Page text:
● ● ● ● ●
Having endured decades of abuse at the hands of an American fast-food chain which shall not be named, the taco’s reputation is on the mend – and the humble dish is finally reclaiming its rightful place in the pantheon of comfort food.
Modern tacos bear some similarity to what Aztec farmers made long ago, but hundred variations have evolved in the centuries since the Spanish arrived in the new world. Allowing for all of those variations, it’s still easy to recognize what a true taco isn’t: mystery meat covered with wilted lettuce, mealy tomatoes and shredded “cheese” in a pre-formed, crunchy yellow corn shell redolent of salted cardboard, suitable perhaps for a Harold and Kumar sequel.
That part is simple enough, but on the other hand, how does one define a real taco?
For an expert opinion, On Tap spoke with Congressman Raúl Grijalva (D-AZ), whose annual Taco Fest in DC is a legend among hill staffers.
“The taco is a lot like a good burger: so many variations, ingredients, and personal touches” explains Rep. Grijalva. “Keep in mind that the two main ingredients can change: flour or corn tortillas, heated or fried (to make folded tacos) – and then there’s the meat: shredded beef, carne asada, goat, lamb, fish, shrimp, chicken, etc. – even vegetarian tacos, just with beans.”
Here’s some good news for DC residents aspiring to make great tacos at home: the masters at Tucson’s Tacos Apson who cater the Taco Fest in DC each year, prepare most of the ingredients from produce purchased right here in DC. The two exceptions are fresh limes, and their secret-recipe tortillas – both of which they fly in from Arizona each year.
On Tacos Apson’s preparation of carne asada (flame broiled beef), Rep. Grijalva explains: “they use charcoal only, although some establishments prefer wood burning grills – either way, carne asada needs to be prepared over an open flame.”
● ● ● ● ●
Stored records:

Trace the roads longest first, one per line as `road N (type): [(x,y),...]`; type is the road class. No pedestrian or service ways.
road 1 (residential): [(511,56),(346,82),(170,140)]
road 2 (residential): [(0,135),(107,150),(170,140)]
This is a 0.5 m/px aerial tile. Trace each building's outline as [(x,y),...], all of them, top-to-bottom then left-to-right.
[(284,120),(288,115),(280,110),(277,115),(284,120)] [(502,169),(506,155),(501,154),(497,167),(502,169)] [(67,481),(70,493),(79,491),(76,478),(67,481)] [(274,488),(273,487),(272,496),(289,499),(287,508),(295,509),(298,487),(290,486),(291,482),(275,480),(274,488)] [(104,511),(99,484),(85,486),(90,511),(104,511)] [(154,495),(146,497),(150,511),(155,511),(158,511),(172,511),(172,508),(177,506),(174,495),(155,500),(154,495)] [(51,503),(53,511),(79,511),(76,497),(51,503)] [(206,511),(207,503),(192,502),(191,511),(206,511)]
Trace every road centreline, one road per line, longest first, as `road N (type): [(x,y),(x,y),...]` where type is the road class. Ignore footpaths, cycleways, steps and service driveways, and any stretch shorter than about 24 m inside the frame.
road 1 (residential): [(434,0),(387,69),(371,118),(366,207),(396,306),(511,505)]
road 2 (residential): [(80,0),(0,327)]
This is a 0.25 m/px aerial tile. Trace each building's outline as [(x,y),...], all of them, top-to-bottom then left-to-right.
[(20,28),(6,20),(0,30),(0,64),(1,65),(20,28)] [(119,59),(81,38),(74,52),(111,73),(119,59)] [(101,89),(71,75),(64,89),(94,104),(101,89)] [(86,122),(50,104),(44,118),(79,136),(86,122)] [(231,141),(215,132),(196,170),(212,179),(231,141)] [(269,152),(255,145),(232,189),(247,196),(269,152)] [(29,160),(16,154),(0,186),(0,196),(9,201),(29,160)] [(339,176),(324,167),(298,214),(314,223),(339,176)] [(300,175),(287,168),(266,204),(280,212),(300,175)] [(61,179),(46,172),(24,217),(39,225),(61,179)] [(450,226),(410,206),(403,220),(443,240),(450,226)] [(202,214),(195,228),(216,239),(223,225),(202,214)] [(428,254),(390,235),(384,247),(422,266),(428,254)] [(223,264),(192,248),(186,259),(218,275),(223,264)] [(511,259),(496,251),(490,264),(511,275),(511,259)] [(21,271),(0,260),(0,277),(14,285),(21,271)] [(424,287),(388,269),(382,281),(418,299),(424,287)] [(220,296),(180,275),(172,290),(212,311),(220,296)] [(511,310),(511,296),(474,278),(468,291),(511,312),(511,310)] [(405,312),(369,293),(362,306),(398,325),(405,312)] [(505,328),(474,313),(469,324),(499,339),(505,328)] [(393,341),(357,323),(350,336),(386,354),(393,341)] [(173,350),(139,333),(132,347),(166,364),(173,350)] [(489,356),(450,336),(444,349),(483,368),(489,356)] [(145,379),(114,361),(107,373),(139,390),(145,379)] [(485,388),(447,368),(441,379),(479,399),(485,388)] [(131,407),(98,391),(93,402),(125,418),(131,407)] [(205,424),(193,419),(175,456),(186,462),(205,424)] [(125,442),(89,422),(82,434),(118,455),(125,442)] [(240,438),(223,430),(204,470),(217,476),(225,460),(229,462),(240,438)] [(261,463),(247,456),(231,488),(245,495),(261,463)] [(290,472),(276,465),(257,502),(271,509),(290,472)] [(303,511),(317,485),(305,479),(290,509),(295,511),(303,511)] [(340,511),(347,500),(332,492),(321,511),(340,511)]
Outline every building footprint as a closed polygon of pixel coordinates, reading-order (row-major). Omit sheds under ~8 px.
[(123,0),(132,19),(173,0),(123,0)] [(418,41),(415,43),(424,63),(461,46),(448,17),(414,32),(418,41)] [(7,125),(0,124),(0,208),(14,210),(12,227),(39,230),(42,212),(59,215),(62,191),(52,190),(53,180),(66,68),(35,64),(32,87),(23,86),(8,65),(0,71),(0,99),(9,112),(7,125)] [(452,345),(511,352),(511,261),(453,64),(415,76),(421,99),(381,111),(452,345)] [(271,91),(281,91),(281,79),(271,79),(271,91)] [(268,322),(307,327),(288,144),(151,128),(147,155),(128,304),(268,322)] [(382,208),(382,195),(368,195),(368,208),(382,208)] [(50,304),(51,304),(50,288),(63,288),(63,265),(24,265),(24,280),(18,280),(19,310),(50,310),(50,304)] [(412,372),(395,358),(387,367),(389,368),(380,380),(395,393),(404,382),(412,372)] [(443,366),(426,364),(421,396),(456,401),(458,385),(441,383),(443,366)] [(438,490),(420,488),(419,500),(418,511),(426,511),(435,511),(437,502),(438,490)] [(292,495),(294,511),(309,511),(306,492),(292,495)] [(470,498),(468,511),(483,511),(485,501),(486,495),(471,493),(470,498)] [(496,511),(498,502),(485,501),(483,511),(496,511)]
● ● ● ● ●
Tasks and exercises:
1 > Write out the part of the taco article that begins with the words "Having endured decades" and ends with "a real taco?".
2 > Turn the paragraph of the taco article starting "Here’s some good news" into a short list that keeps its main facts.
The entries come from a different source than the taco article.

Results for each task:
1 >
Having endured decades of abuse at the hands of an American fast-food chain which shall not be named, the taco’s reputation is on the mend – and the humble dish is finally reclaiming its rightful place in the pantheon of comfort food.
Modern tacos bear some similarity to what Aztec farmers made long ago, but hundred variations have evolved in the centuries since the Spanish arrived in the new world. Allowing for all of those variations, it’s still easy to recognize what a true taco isn’t: mystery meat covered with wilted lettuce, mealy tomatoes and shredded “cheese” in a pre-formed, crunchy yellow corn shell redolent of salted cardboard, suitable perhaps for a Harold and Kumar sequel.
That part is simple enough, but on the other hand, how does one define a real taco?

2 >
- Tacos Apson of Tucson caters the Taco Fest in DC each year.
- They prepare most of the ingredients from produce bought in DC, which is good news for DC residents who want to make great tacos at home.
- There are two exceptions: fresh limes and their secret-recipe tortillas, both flown in from Arizona each year.